Overview

Transporting energy across the globe

The oceans absorb and store heat much more effectively than land or ice surfaces, and work like heat engines within our climate system. They take in half of all inbound solar energy at the equator and transport it along in currents towards the poles.

Europeans have the Gulf Stream to thank for saving them from Arctic-style winters, while the recurrent Tropical Pacific El Niño oscillations not only dramatically alters regional weather patterns in Asia and the Americas but has a wider global impact.

Measuring sea surface temperature from space to an accuracy of a fraction of a degree – using such instruments as the AATSR (Advanced Along Track Scanning Radiometer) aboard ESA's Envisat – is the most accurate means of discerning the extent of global warming.

Ocean current circulation can be tracked too, because their temperature differs from the waters around them. And as zones of warmer water stand a few centimetres higher in the ocean, Radar Altimeter measurements of sea surface height can also map currents to a high level of precision.

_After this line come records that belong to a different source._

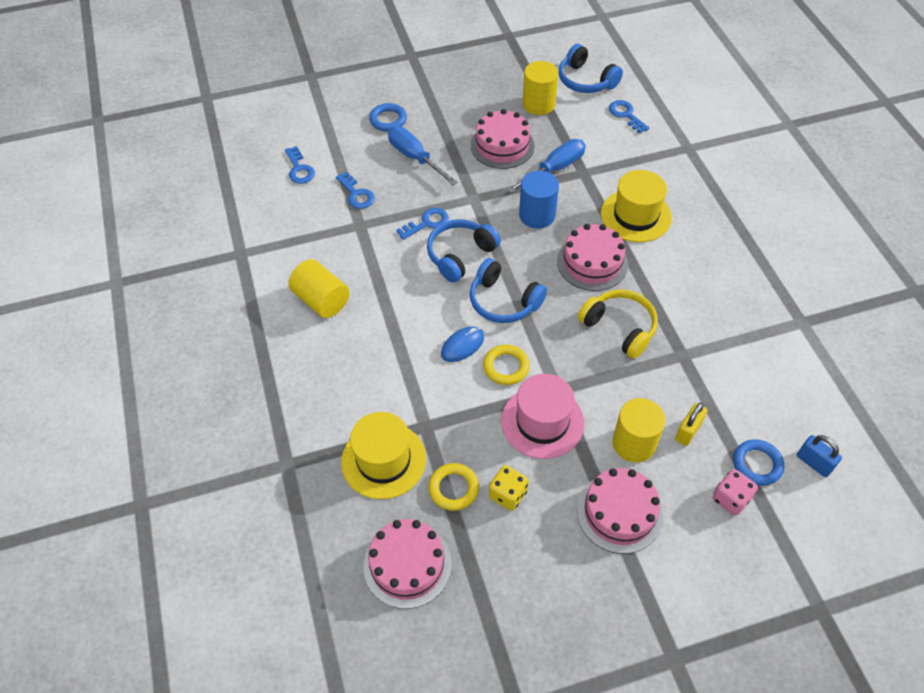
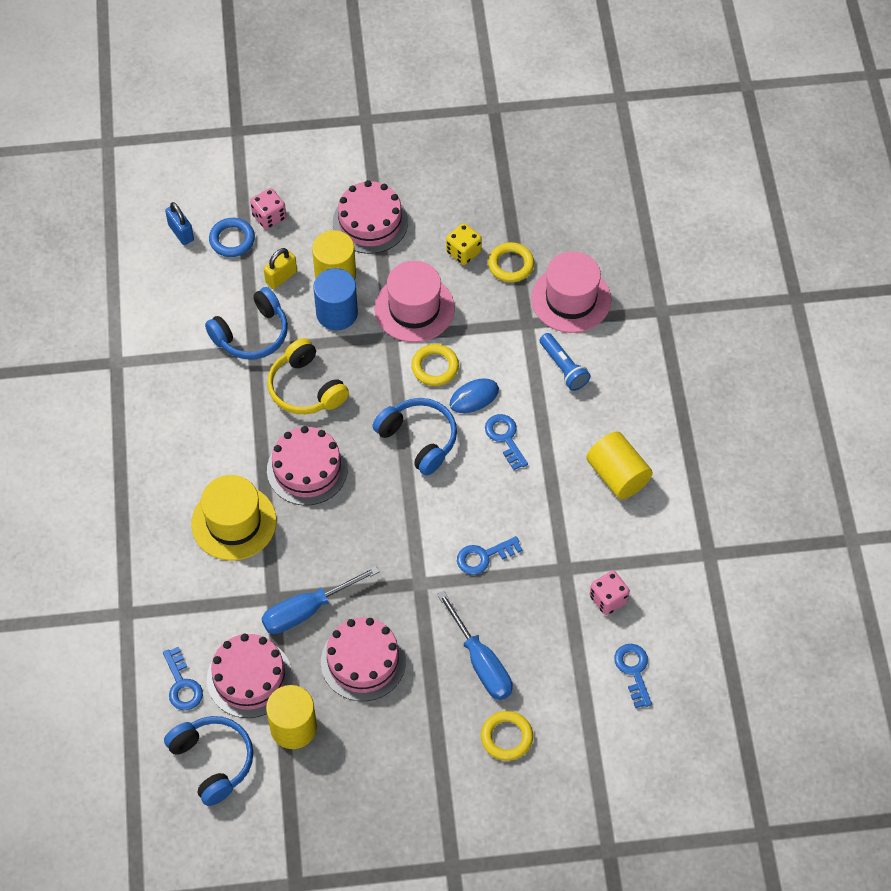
camera: 170 degrees left, 5 degrees up
blue key [336,172,375,209] -> blue key moved to [485,414,528,470]
yellow hat [341,412,426,499] -> pink hat [531,251,611,333]
pink cake [363,519,452,609] -> pink cake moved to [207,634,293,718]
blue ring [369,103,407,131] -> yellow ring [481,711,533,761]
blue headphones [427,219,501,283] -> blue headphones moved to [205,287,288,359]
blue cylinder [519,171,559,229] -> blue cylinder moved to [313,268,358,330]
none -> blue flashlight [540,333,591,391]
none -> pink dice [590,570,630,615]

Heat energy drives water away from the equator, but salt drives them back again. Deepwater currents return cold waters back from the poles, sinking beneath warmer water due to their lower salinity. ESA's Soil Moisture and Ocean Salinity (SMOS) mission is set to measure ocean salinity for the first time to discover if global warming is altering this vital mechanism.

Phytoplankton – the grass of the sea

The sea was the first place life on Earth thrived – and it thrives there still. Microscopic marine phytoplankton floating in the top hundred metres of ocean waters are individually insignificant but are collectively the most influential organisms on Earth.

As 'primary producers' they form the base of the marine food chain, while up on land we could not live without them: despite forming less than 1% of global biomass phytoplankton perform half of all photosynthesis, breathing out oxygen into the atmosphere. They also absorb a large amount of the surplus carbon dioxide generated by human activity, mitigating the greenhouse effect.

Despite their tiny size, they can be observed from space: as well as tracking pollution and oil slicks, the MERIS spectrometer on Envisat was set to monitor global phytoplankton distribution by detecting chlorophyll pigments in seawater. By knowing their numbers more precisely researchers can improve the accuracy of climate change models.

Wind and waves

The sea surface is ever changing, but space-based radar scatterometers provide us with global maps of wind speed and wave height for the first time. Besides increasing safety at sea – 90% of world trade crosses the oceans - more than a decade of data from ERS scatterometers can be used to investigate the possibility that maximum wave heights are increasing due to global warming.

The future

The oceans are where our future will be determined. As the planet's reservoirs of heat, oceanic cold deep waters also have dissolved within them most of the planet's carbon. If increasing temperature causes them to release this carbon, then the process of global warming will be greatly hastened.

And as the world warms, so sea level has been increasing, a fact confirmed by satellite altimeter data for the last ten years. An accelerated sea level rise coupled with melting of polar ice could change the very face of our planet – but continued satellite monitoring will give us early warning of things to come.